Toronto, Ontario — September 24, 2019 — In 1984, a 19-year-old Joey Gagne loaned $2,500 from his mother-in-law to start his own towing business. Now, Gagne, CEO of Abrams Towing Group, manages 200 employs at more than nine locations in Ontario.
Collision Repair sat down with Gagne — who even holds a place in the International Towing Museum’s hall of fame — to hear how broke into the business and built a successful towing company in today’s competitive market.
Collision Repair: How did you first get into the towing industry?
Joey Gagne: My parents owned a towing company, so I grew up around it and got hooked. When I was old enough to drive I drove a tow truck for them.
Once I met my wife, she kept saying, ‘you’re always talking about tow trucks, why don’t you buy a tow truck and start your own business?’ She came from a family of business owners and so did I, so it seemed logical to me, but I didn’t have any money.
So, her mother lent me $2,500 and I went out to find myself an old tow truck. I found one that no one was using and I pestered the owner for a few months before he eventually sold it to me for $1,500. After that, I was off to the races.
It took a lot of help from my wife, my family, but we did it. That was 36 years ago now.
CRM: How was it starting the business?
JG: I started kind of blind, really. I was 19 and, because I had been around towing, I thought I knew the business, so it took me a little while to realize what I didn’t know. I just went into it and did what I had to do. There was lots of trial and error. I didn’t work up to it at all — I quit my job in May 1984 and started the business the following September.
CRM: 1996 was a big year for Abrams Towing in terms of growth. Could you tell me a little more about that?

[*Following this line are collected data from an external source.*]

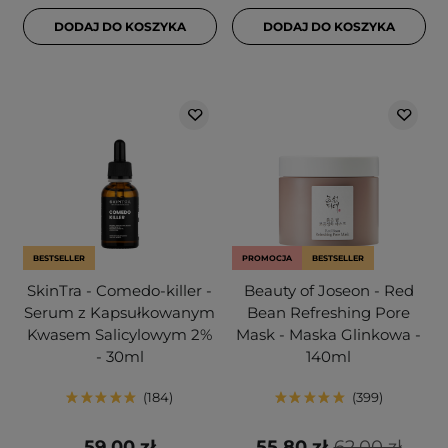
DODAJ DO KOSZYKA
DODAJ DO KOSZYKA
BESTSELLER
PROMOCJA
BESTSELLER
SkinTra - Comedo-killer -
Beauty of Joseon - Red
Serum z Kapsułkowanym
Bean Refreshing Pore
Kwasem Salicylowym 2%
Mask - Maska Glinkowa -
- 30ml
140ml
184
399
59,00 zł
55,80 zł
62,00 zł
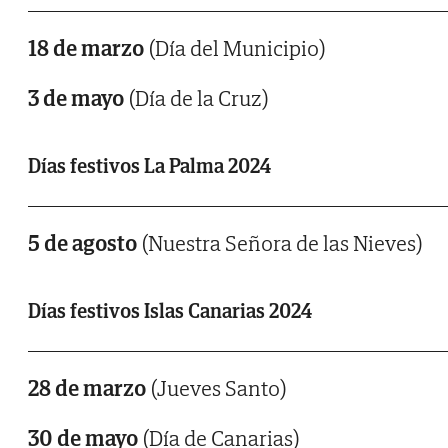
18 de marzo
(Día del Municipio)
3 de mayo
(Día de la Cruz)
Días festivos La Palma 2024
5 de agosto
(Nuestra Señora de las Nieves)
Días festivos Islas Canarias 2024
28 de marzo
(Jueves Santo)
30 de mayo
(Día de Canarias)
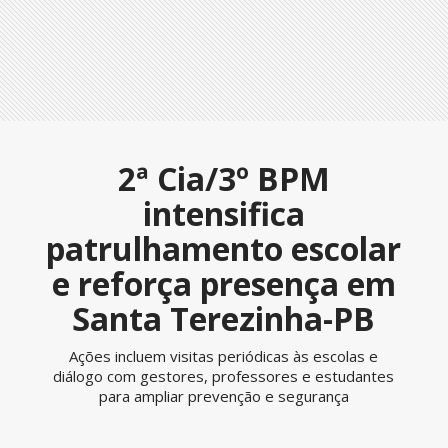
2ª Cia/3º BPM
intensifica
patrulhamento escolar
e reforça presença em
Santa Terezinha-PB
Ações incluem visitas periódicas às escolas e
diálogo com gestores, professores e estudantes
para ampliar prevenção e segurança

JG: We were really interested in diversifying the business and opening a mix of new locations. In early 1995 we opened a location in Mississauga, so that really got us into our initial diversification. We then had the capabilities to carry some of our relationships into different territories and it worked out very well for us.
Then the winter came and we started brainstorming for other cities and, slowly but surely, it all started coming together.
We’ve also had a lot of exclusive contracts with government agencies and police departments. In 1996 we had a contract with the Toronto police, which was a new type of business for us that helped us grow a bit more. We really just made sure we kept doing business with as many different people as we could.
CRM: What are some misconceptions in the industry?
JG: There’s a lot of confusion as to what we represent and who we are. We represent regular people — sometimes people have a misconception of this big, burly tow truck driver that lives on the shady side of life. But our guys are really nice; they go out there providing great service and protecting people from bad situations. Sometimes customers are surprised; the public hears a lot about negative experiences with tow truck drivers and they tend to generalize.
It doesn’t matter if there are a thousand good guys to one bad guy, we all get painted with the same brush. It’s not unusual for us to be misrepresented, but that’s not who most of us are.
CRM: Who or what was your biggest inspiration throughout your business development?
JG: My wife. She’s been my rock and my biggest supporter all the way through. She encouraged me to start my business and helped me through thick and thin. She really helped me elevate the business to a level I don’t think I would have been able to achieve without her.